- Excerpted passage
★ ★ ★ ★ ★
# Touchscreen for Raspberry: love or hate?



## Jog (Oct 1, 2015)

Hi,

I plan to use FreeBSD as the system for a Raspberry project.

But I need touch and multitouch support for LCD screens (any advice on the brand?)

There lies my fear. I don't know if FreeBSD is a risky path here or not...

I fundamentally prefer FreeBSD over anything else since we always use it.

Could you give me your feedback on this? Will it fit?

I will use FreeBSD 10.2 or 11-CURRENT if necessary.

Thanks


----------



## UnixRocks (Oct 1, 2015)

Hi Jog. FYI I have an Acer Aspire|V5 netbook with a multi-touch screen for which I am considering a FreeBSD install. Part of the reason I found your thread was that I noticed the word "Touchscreen" and it piqued my interest.
★ ★ ★ ★ ★
- Source data
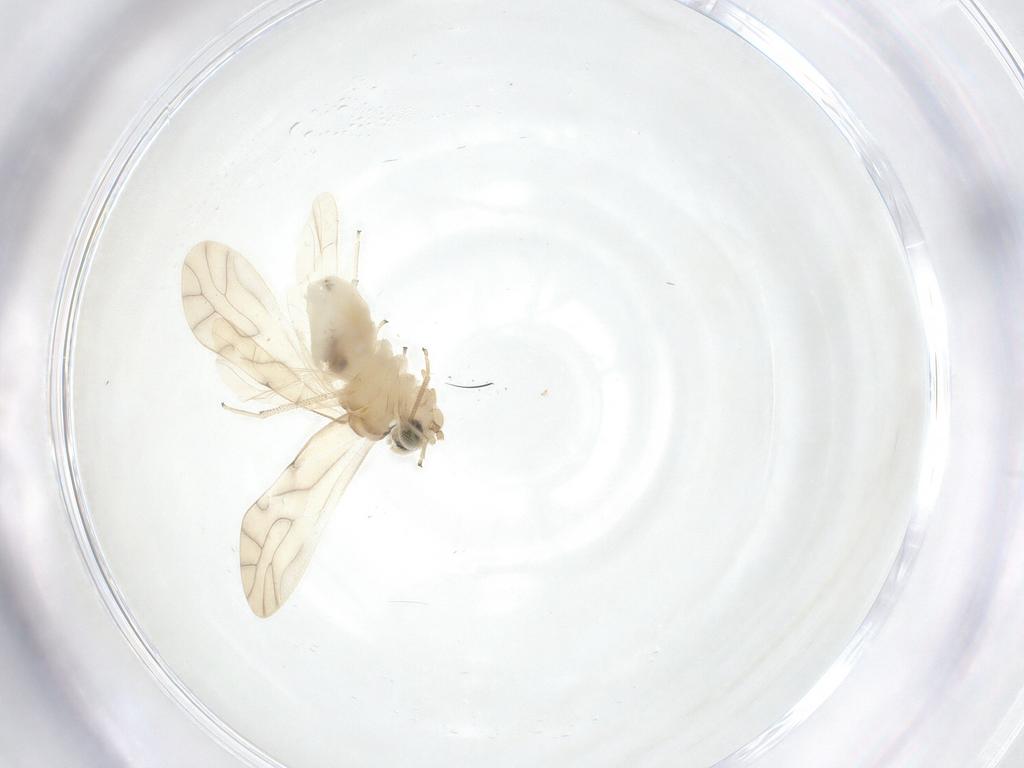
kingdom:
★ ★ ★ ★ ★
- Set tasks
a – Answer these from the thread about FreeBSD touchscreen support on a Raspberry:
(i) Which FreeBSD versions does Jog say he will use?
(ii) What kind of screen does UnixRocks's netbook have?
(iii) Which word in the thread's title caught UnixRocks's interest?
b – List every sentence ending in a question mark in Jog's post in the FreeBSD touchscreen thread.
c – Extend the forum thread about FreeBSD touchscreen support on a Raspberry, picking up after its last sentence.
The data has no role in this.

- Answers per task
a –
(i) FreeBSD 10.2, or 11-CURRENT if necessary.
(ii) A multi-touch screen.
(iii) "Touchscreen".

b –
- "But I need touch and multitouch support for LCD screens (any advice on the brand?)"
- "Could you give me your feedback on this?"
- "Will it fit?"

c –
You may be okay with FreeBSD for your Raspberry project. Especially since FreeBSD is "free" to evaluate and use.  You probably want to look into this: https://wiki.freebsd.org/SummerOfCode2014/evdev_Touchscreens Hopefully that has some of the information you need.


----------



## Jog (Oct 2, 2015)

Thanks UnixRocks,

Yes I read that page before posting and it worried me at best, actually. On the other hand, the other alternative (Linux) is given to work (the drivers can be found very easily).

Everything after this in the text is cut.